Glucose serves as the primary energy source for the body’s cells and tissues. Hepatic gluconeogenesis is a metabolic pathway that enables the liver to produce new glucose from non-carbohydrate sources. This process is an important mechanism for maintaining stable blood sugar levels, particularly when dietary glucose is unavailable.

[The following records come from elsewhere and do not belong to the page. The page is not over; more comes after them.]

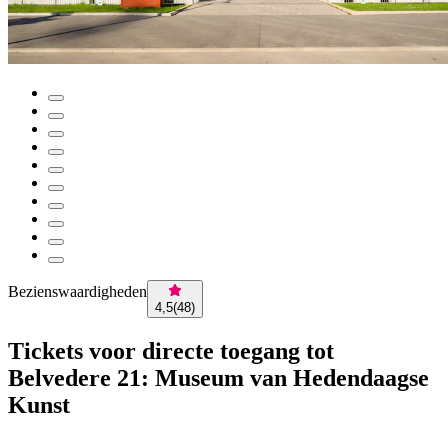
Bezienswaardigheden
4,5
(
48
)
Tickets voor directe toegang tot
Belvedere 21: Museum van Hedendaagse
Kunst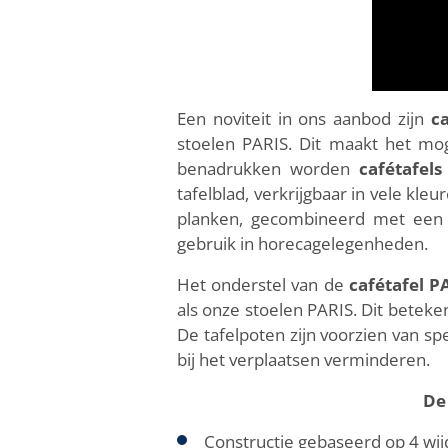
Een noviteit in ons aanbod zijn
c
stoelen PARIS. Dit maakt het mog
benadrukken worden
cafétafels
tafelblad, verkrijgbaar in vele kle
planken, gecombineerd met een 
gebruik in horecagelegenheden.
Het onderstel van de
cafétafel P
als onze stoelen PARIS. Dit beteke
De tafelpoten zijn voorzien van sp
bij het verplaatsen verminderen.
De
Constructie gebaseerd op 4 wijd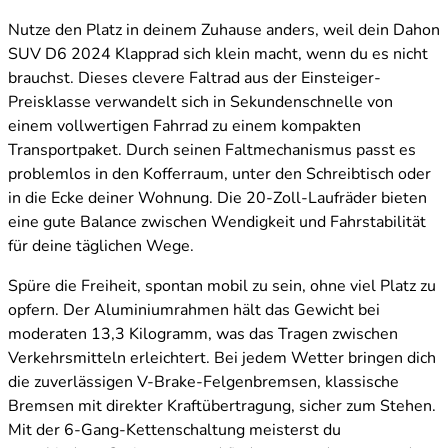
Nutze den Platz in deinem Zuhause anders, weil dein Dahon
SUV D6 2024 Klapprad sich klein macht, wenn du es nicht
brauchst. Dieses clevere Faltrad aus der Einsteiger-
Preisklasse verwandelt sich in Sekundenschnelle von
einem vollwertigen Fahrrad zu einem kompakten
Transportpaket. Durch seinen Faltmechanismus passt es
problemlos in den Kofferraum, unter den Schreibtisch oder
in die Ecke deiner Wohnung. Die 20-Zoll-Laufräder bieten
eine gute Balance zwischen Wendigkeit und Fahrstabilität
für deine täglichen Wege.
Spüre die Freiheit, spontan mobil zu sein, ohne viel Platz zu
opfern. Der Aluminiumrahmen hält das Gewicht bei
moderaten 13,3 Kilogramm, was das Tragen zwischen
Verkehrsmitteln erleichtert. Bei jedem Wetter bringen dich
die zuverlässigen V-Brake-Felgenbremsen, klassische
Bremsen mit direkter Kraftübertragung, sicher zum Stehen.
Mit der 6-Gang-Kettenschaltung meisterst du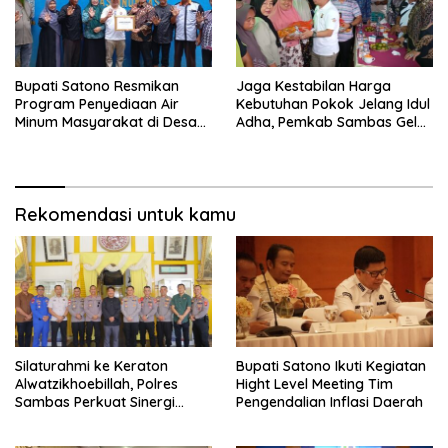
Bupati Satono Resmikan
Jaga Kestabilan Harga
Program Penyediaan Air
Kebutuhan Pokok Jelang Idul
Minum Masyarakat di Desa
Adha, Pemkab Sambas Gelar
Samustida
Kegiatan Pasar Murah
Rekomendasi untuk kamu
Silaturahmi ke Keraton
Bupati Satono Ikuti Kegiatan
Alwatzikhoebillah, Polres
Hight Level Meeting Tim
Sambas Perkuat Sinergi
Pengendalian Inflasi Daerah
dengan Unsur Adat dan
Budaya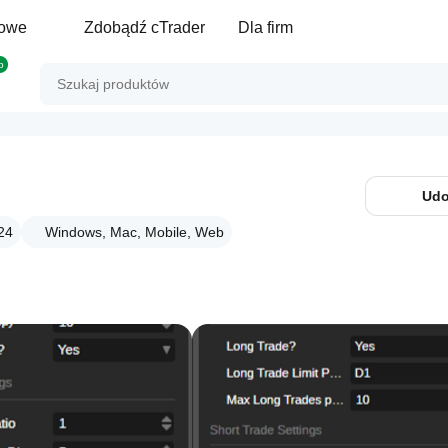
gowe
Zdobądź cTrader
Dla firm
p
Udo
24
Windows, Mac, Mobile, Web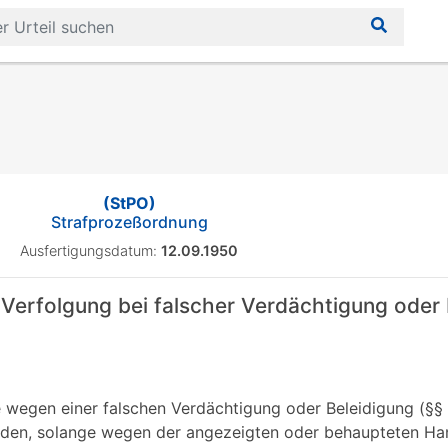
(StPO)
Strafprozeßordnung
Ausfertigungsdatum:
12.09.1950
erfolgung bei falscher Verdächtigung oder 
e wegen einer falschen Verdächtigung oder Beleidigung (§§ 
den, solange wegen der angezeigten oder behaupteten Han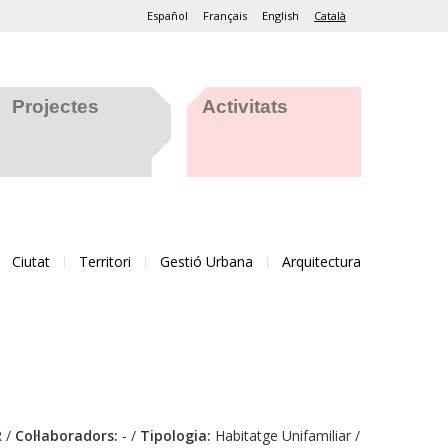
Español
Français
English
Català
Projectes
Activitats
Ciutat
Territori
Gestió Urbana
Arquitectura
 /
Col·laboradors:
- /
Tipologia:
Habitatge Unifamiliar /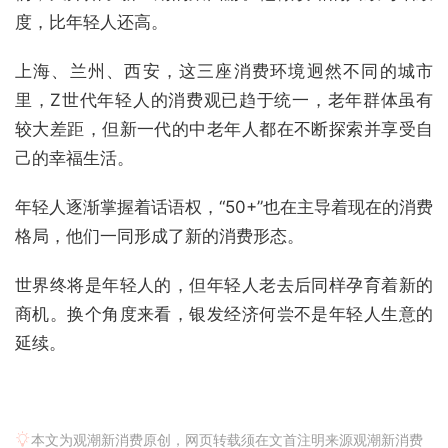
度，比年轻人还高。
上海、兰州、西安，这三座消费环境迥然不同的城市
里，Z世代年轻人的消费观已趋于统一，老年群体虽有
较大差距，但新一代的中老年人都在不断探索并享受自
己的幸福生活。
年轻人逐渐掌握着话语权，“50+”也在主导着现在的消费
格局，他们一同形成了新的消费形态。
世界终将是年轻人的，但年轻人老去后同样孕育着新的
商机。换个角度来看，银发经济何尝不是年轻人生意的
延续。
本文为观潮新消费原创，网页转载须在文首注明来源观潮新消费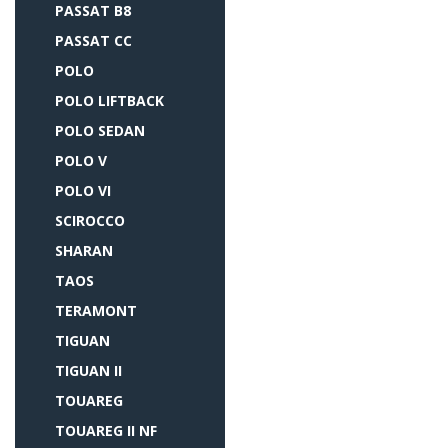
PASSAT B8
PASSAT CC
POLO
POLO LIFTBACK
POLO SEDAN
POLO V
POLO VI
SCIROCCO
SHARAN
TAOS
TERAMONT
TIGUAN
TIGUAN II
TOUAREG
TOUAREG II NF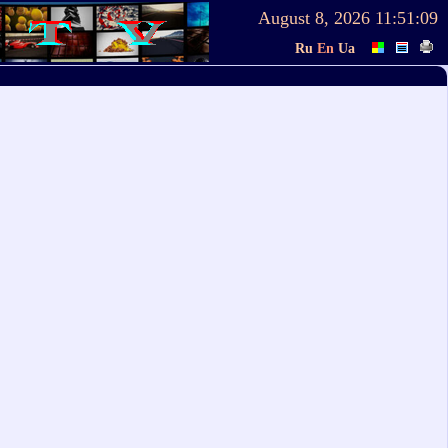
August 8, 2026
11:51:09
Ru
En
Ua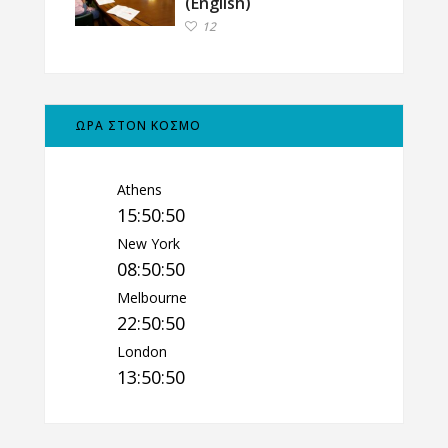
(English)
12
ΩΡΑ ΣΤΟΝ ΚΟΣΜΟ
Athens
15:50:51
New York
08:50:51
Melbourne
22:50:51
London
13:50:51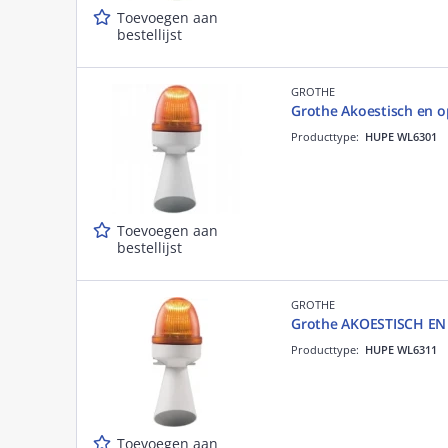
Toevoegen aan
bestellijst
GROTHE
Grothe Akoestisch en o
Producttype:
HUPE WL6301
Toevoegen aan
bestellijst
GROTHE
Grothe AKOESTISCH E
Producttype:
HUPE WL6311
Toevoegen aan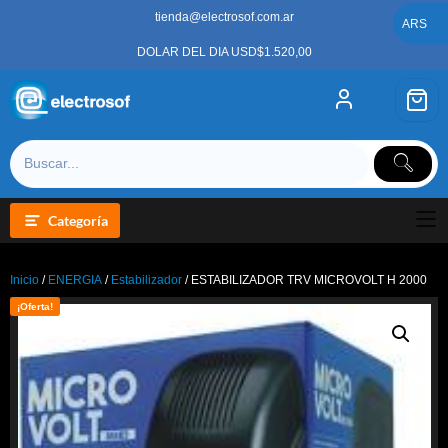
Saltar
tienda@electrosof.com.ar
al
ARS
contenido
DOLAR DEL DIA USD$1.520,00
Categoría
Inicio
/
ENERGIA
/
Estabilizador
/ ESTABILIZADOR TRV MICROVOLT H 2000
¡Oferta!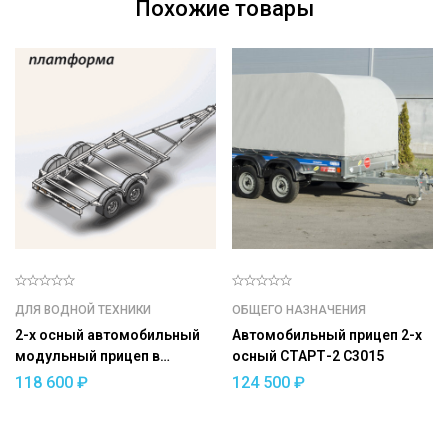
Похожие товары
ДЛЯ ВОДНОЙ ТЕХНИКИ
ОБЩЕГО НАЗНАЧЕНИЯ
2-х осный автомобильный
Автомобильный прицеп 2-х
модульный прицеп в
осный СТАРТ-2 С3015
комплекте с ложементами
118 600
₽
124 500
₽
ДОН N5521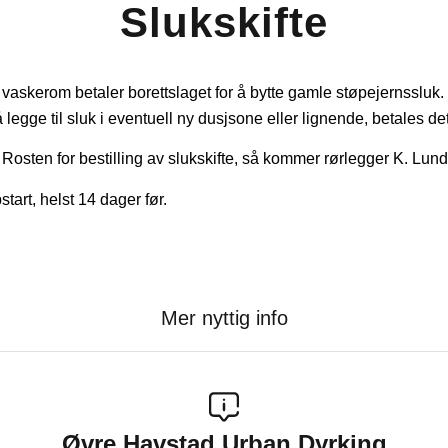
Slukskifte
 vaskerom betaler borettslaget for å bytte gamle støpejernssluk. 
 legge til sluk i eventuell ny dusjsone eller lignende, betales de
osten for bestilling av slukskifte, så kommer rørlegger K. Lund
start, helst 14 dager før.
Mer nyttig info
Øvre Havstad Urban Dyrking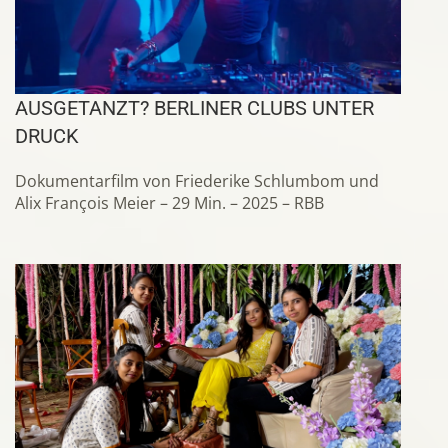
AUSGETANZT? BERLINER CLUBS UNTER
DRUCK
Dokumentarfilm von Friederike Schlumbom und
Alix François Meier – 29 Min. – 2025 – RBB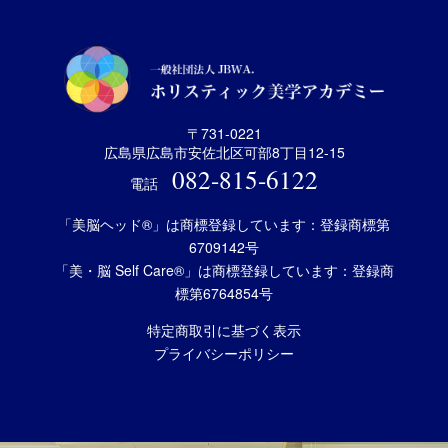
〒731-0221
広島県広島市安佐北区可部8丁目12-15
082-815-6122
電話
「美脳ヘッド®」は商標登録しています：登録商標第
6709142号
「美・脳 Self Care®」は商標登録しています：登録商
標第6764854号
特定商取引に基づく表示
プライバシーポリシー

The liver, along with the kidneys to a lesser extent, plays a central role in this glucose production, preventing blood sugar from dropping too low.
The Body’s Need for Glucose
Glucose is the primary fuel for all organisms. The brain and red blood cells rely almost exclusively on glucose for their energy needs. Red blood cells lack mitochondria and depend entirely on anaerobic glycolysis to produce adenosine triphosphate (ATP) for energy. The brain, while capable of using ketone bodies during prolonged fasting, primarily functions on glucose, and maintaining its supply is a priority.
The body obtains glucose through the digestion of dietary carbohydrates. However, when carbohydrate intake is insufficient or during periods without food, the body needs alternative ways to generate glucose to sustain these glucose-dependent organs. Without a constant supply, functions could be impaired, leading to serious health issues. The liver, acting as the body’s fuel reservoir, helps to keep circulating blood glucose levels steady.
How the Liver Makes New Glucose
The liver is the primary site for gluconeogenesis, producing approximately 90% of the body’s new glucose, with the kidneys contributing the remaining 10%. This process converts non-carbohydrate precursors into glucose, rather than simply reversing glycolysis. Several specific enzymes are involved in bypassing the irreversible steps of glycolysis.
The main non-carbohydrate precursors include lactate, amino acids, and glycerol. Lactate, often produced during intense muscle activity or by red blood cells, is transported to the liver and converted into pyruvate. Amino acids can be derived from protein breakdown and enter the pathway as pyruvate or oxaloacetate. Glycerol, released from the breakdown of triglycerides (fats), is another significant precursor. The pathway begins in the mitochondria with the conversion of pyruvate to oxaloacetate, which then undergoes further transformations in both the mitochondria and cytoplasm to ultimately form glucose.
When Gluconeogenesis is Active
Hepatic gluconeogenesis becomes active when the body’s immediate glucose stores, such as liver glycogen, begin to deplete. This occurs after about 8 hours of fasting, when dietary glucose is no longer readily available. As fasting continues, gluconeogenesis becomes the primary mechanism for glucose production.
Intense or prolonged exercise also stimulates gluconeogenesis as muscle glycogen stores are depleted and the demand for glucose remains high. States of stress can also activate this pathway. Hormones play an important role in regulating gluconeogenesis. Glucagon, secreted by the pancreas in response to low blood glucose, stimulates gluconeogenesis by increasing the expression of specific enzymes. Cortisol, a stress hormone, also promotes gluconeogenesis, while insulin, released when blood glucose is high, inhibits it.
Gluconeogenesis in Health and Disease
The ability of the liver to perform gluconeogenesis is important for maintaining overall metabolic health. This process is a defense mechanism against hypoglycemia, or dangerously low blood sugar, which can impair brain function and lead to complications. By continuously producing glucose from available non-carbohydrate sources, the body ensures that glucose-dependent organs receive a steady supply of energy.
However, dysregulation of hepatic gluconeogenesis can contribute to metabolic disorders, most notably type 2 diabetes. In individuals with type 2 diabetes, there is an overproduction of glucose by the liver through gluconeogenesis, contributing to persistently high blood sugar levels. This can be influenced by factors such as insulin resistance in the liver and elevated glucagon levels. Certain medications, like metformin, are used to manage type 2 diabetes partly by reducing hepatic gluconeogenesis. The relative contribution of gluconeogenesis by the kidney also increases in diabetes and prolonged fasting.